-- Data listing --

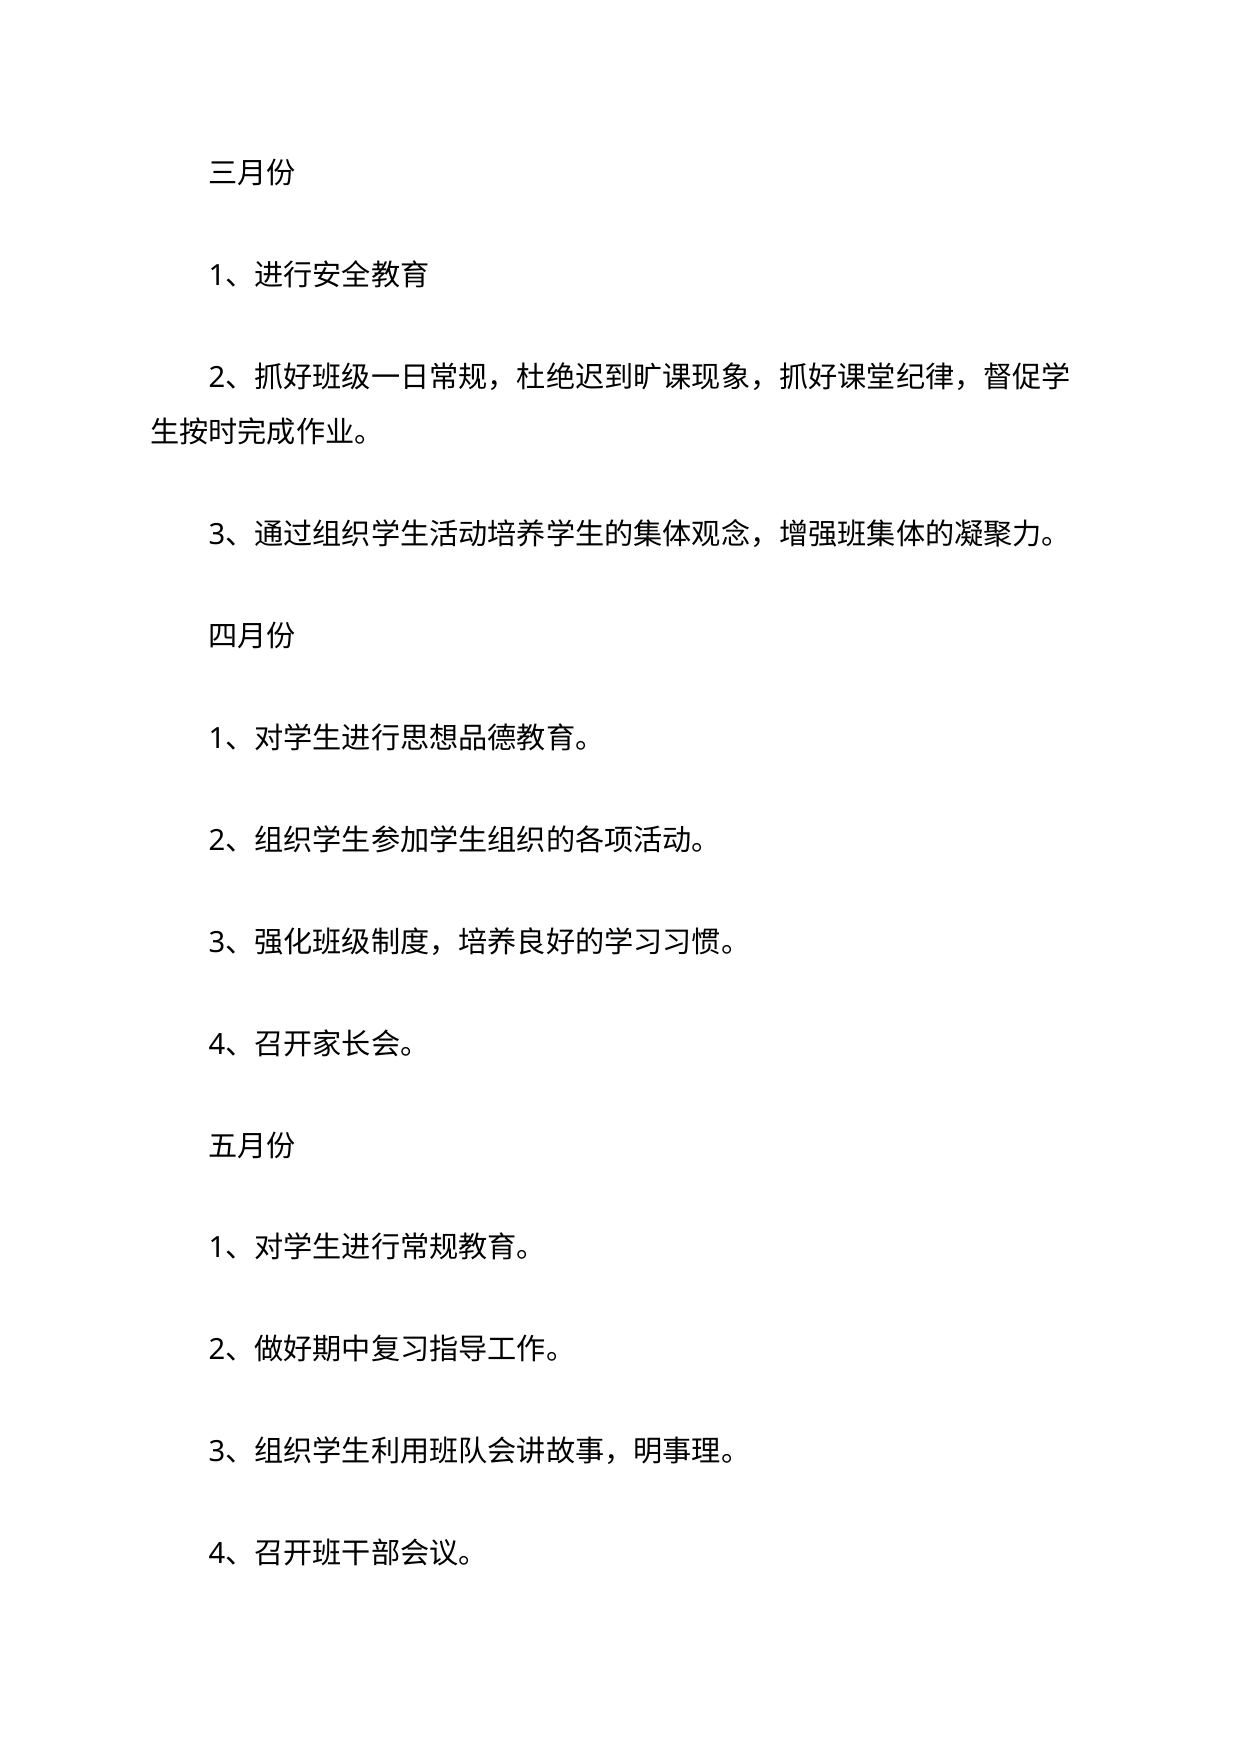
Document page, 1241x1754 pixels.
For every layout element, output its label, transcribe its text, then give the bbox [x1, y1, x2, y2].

text 1、对学生进行思想品德教育。 [150, 714, 1090, 757]
text 4、召开班干部会议。 [150, 1530, 1090, 1572]
text 1、进行安全教育 [150, 252, 1090, 294]
text 3、通过组织学生活动培养学生的集体观念，增强班集体的凝聚力。 [150, 511, 1090, 553]
text 五月份 [150, 1122, 1090, 1164]
text 四月份 [150, 612, 1090, 655]
text 2、抓好班级一日常规，杜绝迟到旷课现象，抓好课堂纪律，督促学生按时完成作业。 [150, 354, 1090, 451]
text 1、对学生进行常规教育。 [150, 1224, 1090, 1266]
text 3、强化班级制度，培养良好的学习习惯。 [150, 918, 1090, 961]
text 3、组织学生利用班队会讲故事，明事理。 [150, 1428, 1090, 1470]
text 2、做好期中复习指导工作。 [150, 1326, 1090, 1368]
text 三月份 [150, 150, 1090, 192]
text 4、召开家长会。 [150, 1020, 1090, 1063]
text 2、组织学生参加学生组织的各项活动。 [150, 816, 1090, 859]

-- How to complete this task --
Output a precise copy of the entries, leaving the images out.

-- Answer space --
Document page, 1241x1754 pixels.
For every layout element, output its label, transcribe its text, then give the bbox [x1, y1, x2, y2].

text 1、对学生进行思想品德教育。 [150, 714, 1090, 757]
text 4、召开班干部会议。 [150, 1530, 1090, 1572]
text 1、进行安全教育 [150, 252, 1090, 294]
text 3、通过组织学生活动培养学生的集体观念，增强班集体的凝聚力。 [150, 511, 1090, 553]
text 五月份 [150, 1122, 1090, 1164]
text 四月份 [150, 612, 1090, 655]
text 2、抓好班级一日常规，杜绝迟到旷课现象，抓好课堂纪律，督促学生按时完成作业。 [150, 354, 1090, 451]
text 1、对学生进行常规教育。 [150, 1224, 1090, 1266]
text 3、强化班级制度，培养良好的学习习惯。 [150, 918, 1090, 961]
text 3、组织学生利用班队会讲故事，明事理。 [150, 1428, 1090, 1470]
text 2、做好期中复习指导工作。 [150, 1326, 1090, 1368]
text 三月份 [150, 150, 1090, 192]
text 4、召开家长会。 [150, 1020, 1090, 1063]
text 2、组织学生参加学生组织的各项活动。 [150, 816, 1090, 859]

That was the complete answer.